Exercise aim:
Could you copy the data that follows exactly as written, but drop the pictures?

Document understanding data:
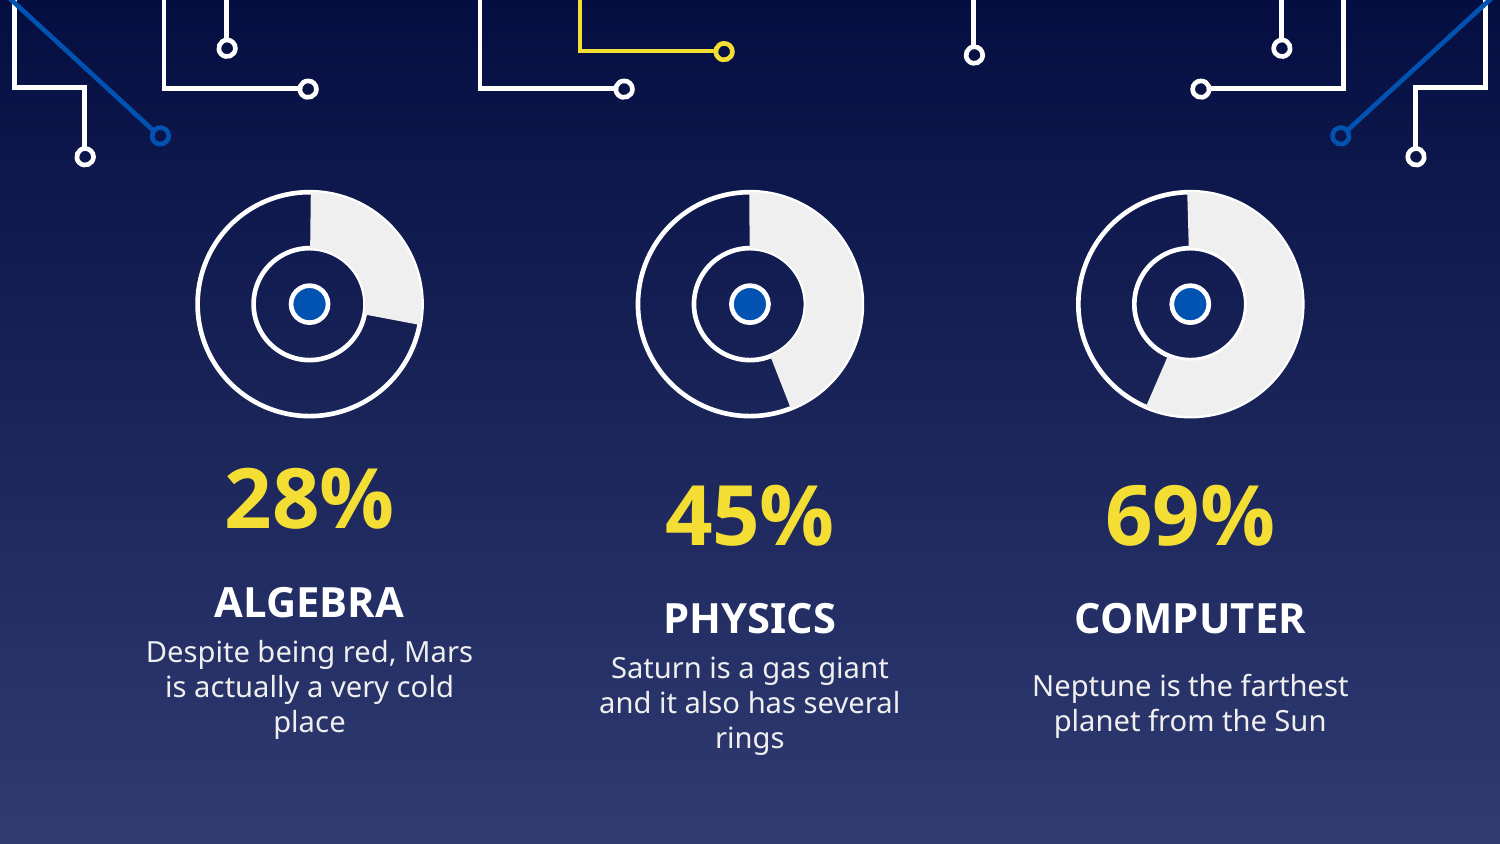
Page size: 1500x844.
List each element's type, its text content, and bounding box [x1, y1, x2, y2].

subtitle Saturn is a gas giant and it also has several rings [567, 649, 933, 756]
title 45% [620, 446, 880, 577]
text_box [731, 285, 769, 323]
text_box [1145, 192, 1303, 417]
title PHYSICS [567, 586, 933, 649]
text_box [1171, 285, 1209, 323]
text_box [197, 192, 420, 417]
text_box [1078, 192, 1197, 407]
text_box [310, 192, 422, 325]
text_box [749, 192, 862, 409]
subtitle Neptune is the farthest planet from the Sun [1008, 649, 1373, 756]
title 28% [179, 430, 440, 561]
title COMPUTER [1008, 586, 1373, 649]
subtitle Despite being red, Mars is actually a very cold place [127, 633, 492, 739]
text_box [637, 192, 790, 417]
title ALGEBRA [127, 570, 492, 633]
text_box [291, 285, 329, 323]
title 69% [1060, 446, 1321, 577]
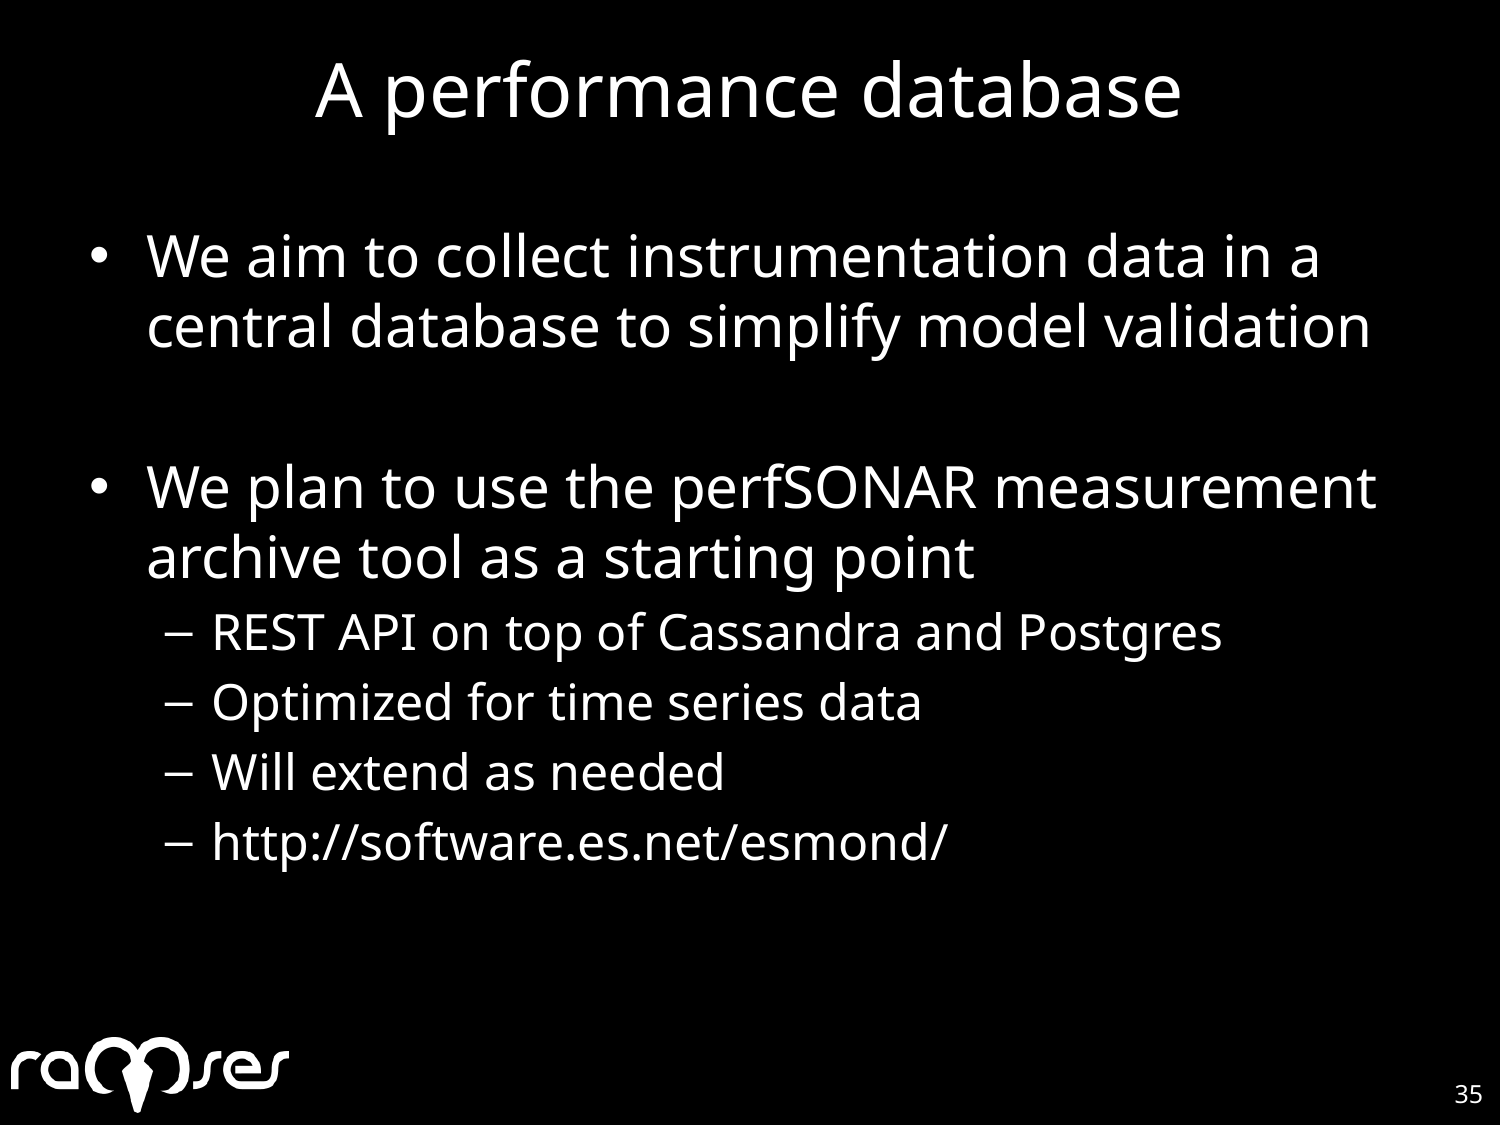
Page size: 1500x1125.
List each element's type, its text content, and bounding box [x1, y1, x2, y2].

slide_number 35 [1148, 1065, 1499, 1125]
title A performance database [0, 0, 1500, 175]
list We aim to collect instrumentation data in a central database to simplify model validation We plan to use the perfSONAR measurement archive tool as a starting point REST API on top of Cassandra and Postgres Optimized for time series data Will extend as needed http://software.es.net/esmond/ [75, 212, 1425, 1005]
picture [7, 1032, 293, 1121]
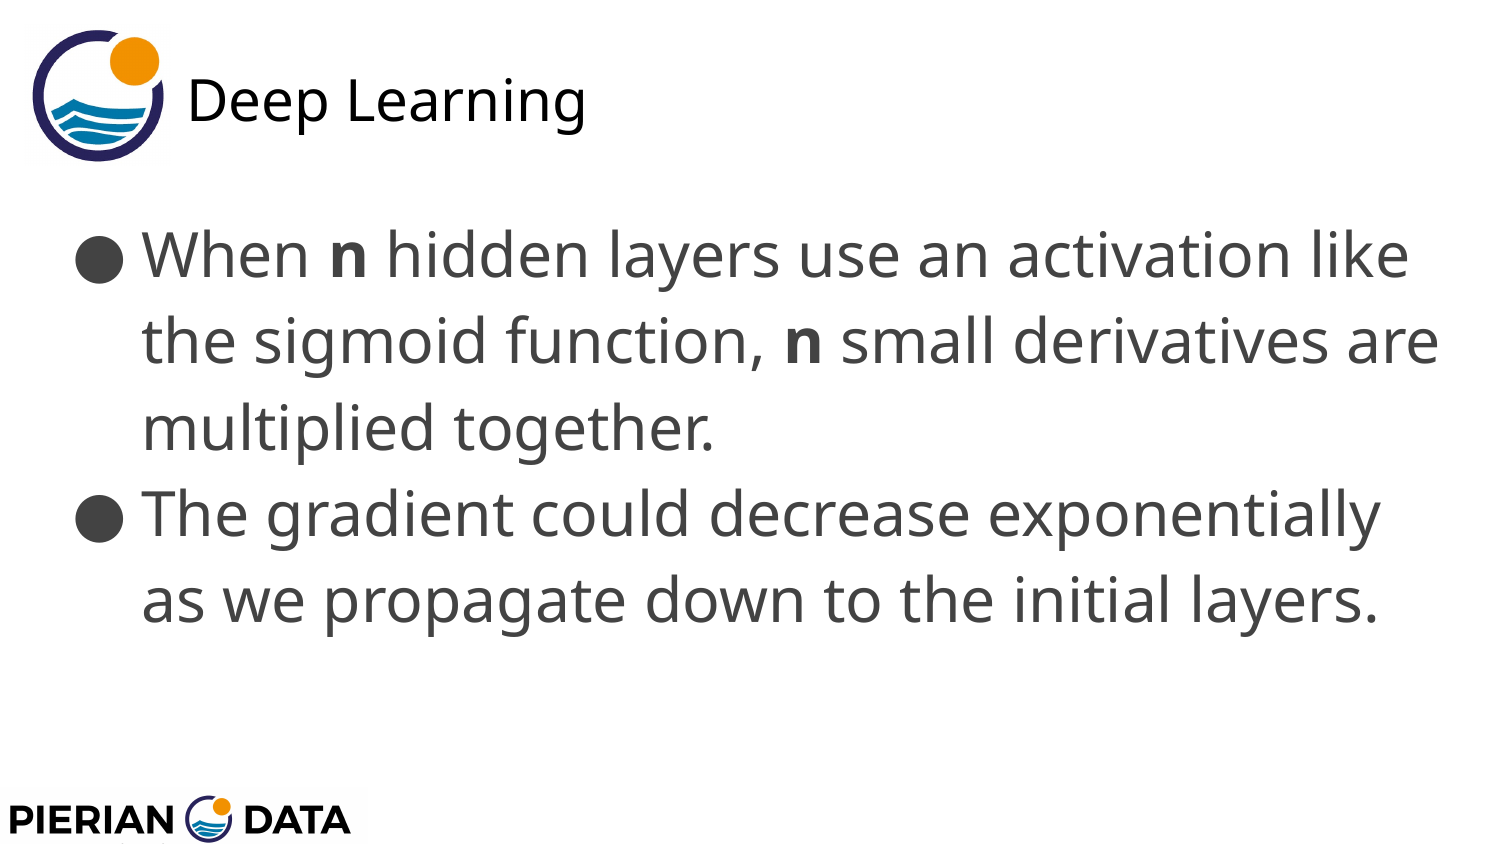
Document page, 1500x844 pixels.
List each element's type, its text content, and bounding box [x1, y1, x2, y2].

list When n hidden layers use an activation like the sigmoid function, n small derivatives are multiplied together. The gradient could decrease exponentially as we propagate down to the initial layers. [51, 189, 1480, 750]
picture [0, 787, 368, 844]
title Deep Learning [176, 48, 1449, 143]
picture [24, 24, 172, 167]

Output of the task:
Page size: 1500x844.
List each element's type, its text content, and bounding box [x1, y1, x2, y2].

subtitle Saturn is a gas giant and it also has several rings [567, 649, 933, 756]
title 45% [620, 446, 880, 577]
text_box [731, 285, 769, 323]
text_box [1145, 192, 1303, 417]
title PHYSICS [567, 586, 933, 649]
text_box [1171, 285, 1209, 323]
text_box [197, 192, 420, 417]
text_box [1078, 192, 1197, 407]
text_box [310, 192, 422, 325]
text_box [749, 192, 862, 409]
subtitle Neptune is the farthest planet from the Sun [1008, 649, 1373, 756]
title 28% [179, 430, 440, 561]
title COMPUTER [1008, 586, 1373, 649]
subtitle Despite being red, Mars is actually a very cold place [127, 633, 492, 739]
text_box [637, 192, 790, 417]
title ALGEBRA [127, 570, 492, 633]
text_box [291, 285, 329, 323]
title 69% [1060, 446, 1321, 577]
Page size: 1500x1125.
List each element's type, its text content, and bounding box [x1, y1, x2, y2].

slide_number 35 [1148, 1065, 1499, 1125]
title A performance database [0, 0, 1500, 175]
list We aim to collect instrumentation data in a central database to simplify model validation We plan to use the perfSONAR measurement archive tool as a starting point REST API on top of Cassandra and Postgres Optimized for time series data Will extend as needed http://software.es.net/esmond/ [75, 212, 1425, 1005]
picture [7, 1032, 293, 1121]
Document page, 1500x844 pixels.
List each element's type, its text content, and bounding box [x1, y1, x2, y2].

list When n hidden layers use an activation like the sigmoid function, n small derivatives are multiplied together. The gradient could decrease exponentially as we propagate down to the initial layers. [51, 189, 1480, 750]
picture [0, 787, 368, 844]
title Deep Learning [176, 48, 1449, 143]
picture [24, 24, 172, 167]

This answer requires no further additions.